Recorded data
------------
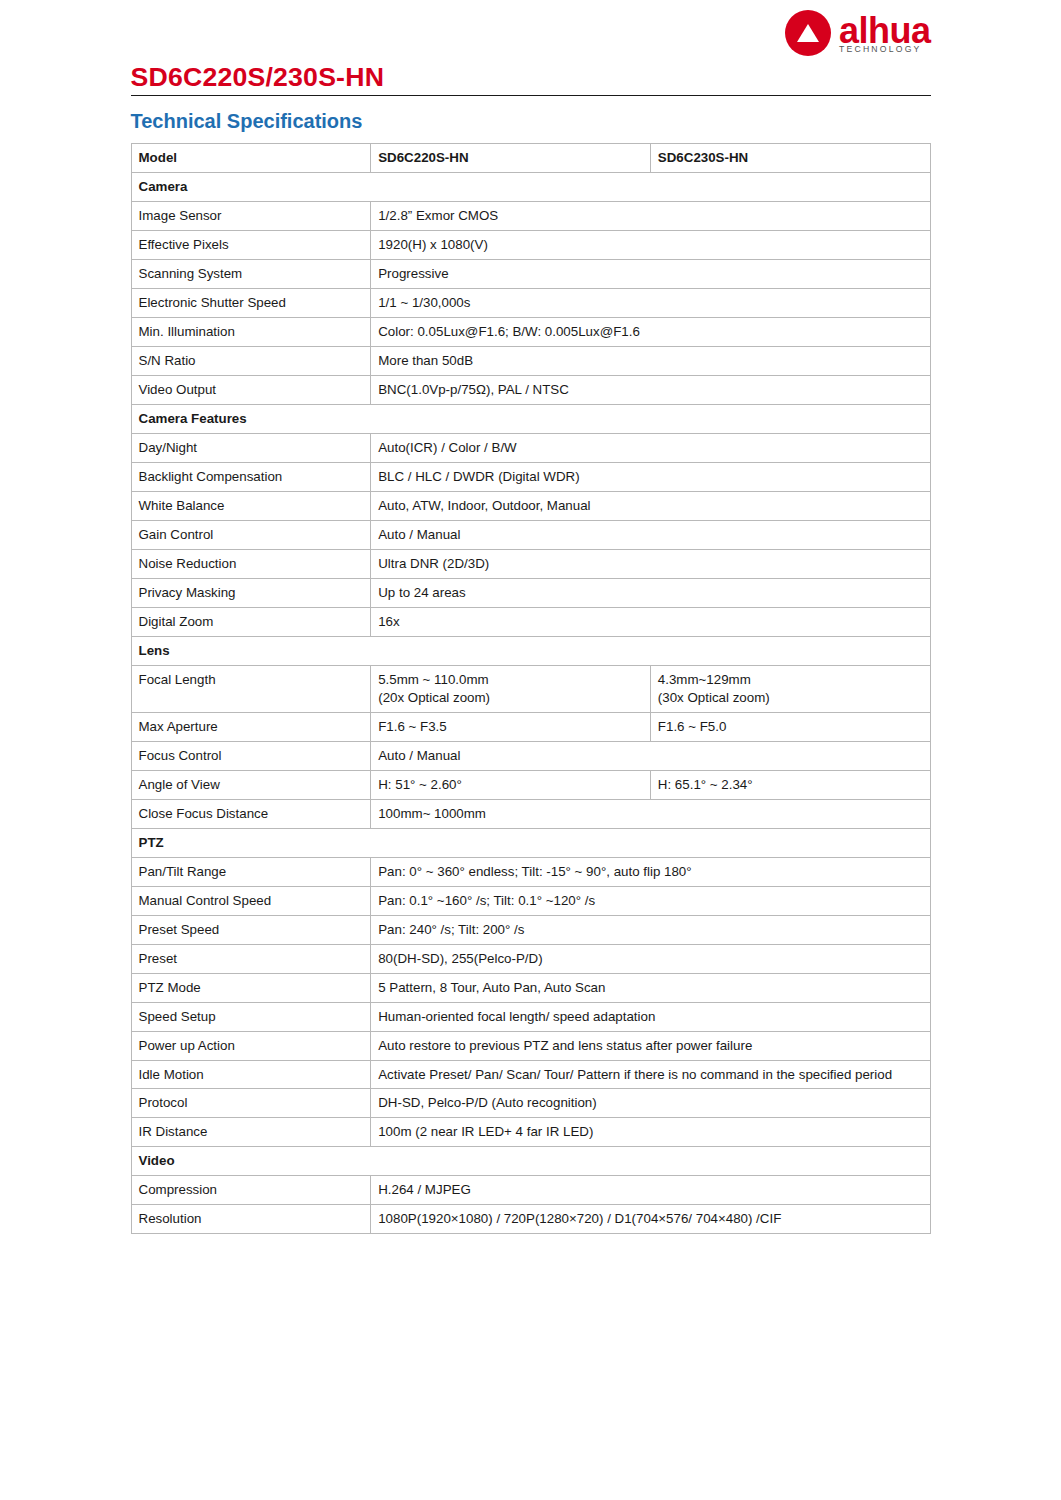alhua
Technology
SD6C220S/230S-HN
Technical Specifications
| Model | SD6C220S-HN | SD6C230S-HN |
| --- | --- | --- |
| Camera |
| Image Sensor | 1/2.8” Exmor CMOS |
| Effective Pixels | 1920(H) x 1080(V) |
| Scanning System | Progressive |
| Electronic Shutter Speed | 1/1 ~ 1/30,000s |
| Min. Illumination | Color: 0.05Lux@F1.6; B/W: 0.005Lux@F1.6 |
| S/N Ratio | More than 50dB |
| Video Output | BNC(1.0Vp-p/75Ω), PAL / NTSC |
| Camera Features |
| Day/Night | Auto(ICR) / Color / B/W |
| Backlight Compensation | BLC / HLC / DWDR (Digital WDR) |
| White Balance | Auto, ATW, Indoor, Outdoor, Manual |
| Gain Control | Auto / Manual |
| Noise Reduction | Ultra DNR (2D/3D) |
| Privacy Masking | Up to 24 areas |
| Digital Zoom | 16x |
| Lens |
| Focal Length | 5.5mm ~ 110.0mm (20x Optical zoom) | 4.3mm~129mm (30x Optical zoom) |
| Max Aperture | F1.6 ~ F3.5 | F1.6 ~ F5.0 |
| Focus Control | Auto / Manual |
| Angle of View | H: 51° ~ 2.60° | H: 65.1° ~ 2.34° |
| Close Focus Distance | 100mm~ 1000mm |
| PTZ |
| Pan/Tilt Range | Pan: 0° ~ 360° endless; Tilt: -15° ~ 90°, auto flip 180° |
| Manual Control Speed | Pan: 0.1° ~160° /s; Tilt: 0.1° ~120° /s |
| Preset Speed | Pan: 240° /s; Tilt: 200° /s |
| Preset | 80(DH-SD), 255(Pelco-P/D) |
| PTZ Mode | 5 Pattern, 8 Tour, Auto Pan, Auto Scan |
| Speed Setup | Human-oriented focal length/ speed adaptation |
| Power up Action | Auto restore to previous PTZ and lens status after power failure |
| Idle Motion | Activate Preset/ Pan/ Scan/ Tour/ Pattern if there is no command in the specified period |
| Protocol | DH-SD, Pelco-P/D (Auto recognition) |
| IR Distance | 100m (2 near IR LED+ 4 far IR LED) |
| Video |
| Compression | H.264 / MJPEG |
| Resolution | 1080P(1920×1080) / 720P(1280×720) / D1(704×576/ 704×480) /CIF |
------------
Produce a verbatim copy of the lines from the one holding "B/W: 0.005Lux@F1.6 |" to the final line of the data, and nothing more.

• _RESPONSE BELOW_:
| Min. Illumination | Color: 0.05Lux@F1.6; B/W: 0.005Lux@F1.6 |
| S/N Ratio | More than 50dB |
| Video Output | BNC(1.0Vp-p/75Ω), PAL / NTSC |
| Camera Features |
| Day/Night | Auto(ICR) / Color / B/W |
| Backlight Compensation | BLC / HLC / DWDR (Digital WDR) |
| White Balance | Auto, ATW, Indoor, Outdoor, Manual |
| Gain Control | Auto / Manual |
| Noise Reduction | Ultra DNR (2D/3D) |
| Privacy Masking | Up to 24 areas |
| Digital Zoom | 16x |
| Lens |
| Focal Length | 5.5mm ~ 110.0mm (20x Optical zoom) | 4.3mm~129mm (30x Optical zoom) |
| Max Aperture | F1.6 ~ F3.5 | F1.6 ~ F5.0 |
| Focus Control | Auto / Manual |
| Angle of View | H: 51° ~ 2.60° | H: 65.1° ~ 2.34° |
| Close Focus Distance | 100mm~ 1000mm |
| PTZ |
| Pan/Tilt Range | Pan: 0° ~ 360° endless; Tilt: -15° ~ 90°, auto flip 180° |
| Manual Control Speed | Pan: 0.1° ~160° /s; Tilt: 0.1° ~120° /s |
| Preset Speed | Pan: 240° /s; Tilt: 200° /s |
| Preset | 80(DH-SD), 255(Pelco-P/D) |
| PTZ Mode | 5 Pattern, 8 Tour, Auto Pan, Auto Scan |
| Speed Setup | Human-oriented focal length/ speed adaptation |
| Power up Action | Auto restore to previous PTZ and lens status after power failure |
| Idle Motion | Activate Preset/ Pan/ Scan/ Tour/ Pattern if there is no command in the specified period |
| Protocol | DH-SD, Pelco-P/D (Auto recognition) |
| IR Distance | 100m (2 near IR LED+ 4 far IR LED) |
| Video |
| Compression | H.264 / MJPEG |
| Resolution | 1080P(1920×1080) / 720P(1280×720) / D1(704×576/ 704×480) /CIF |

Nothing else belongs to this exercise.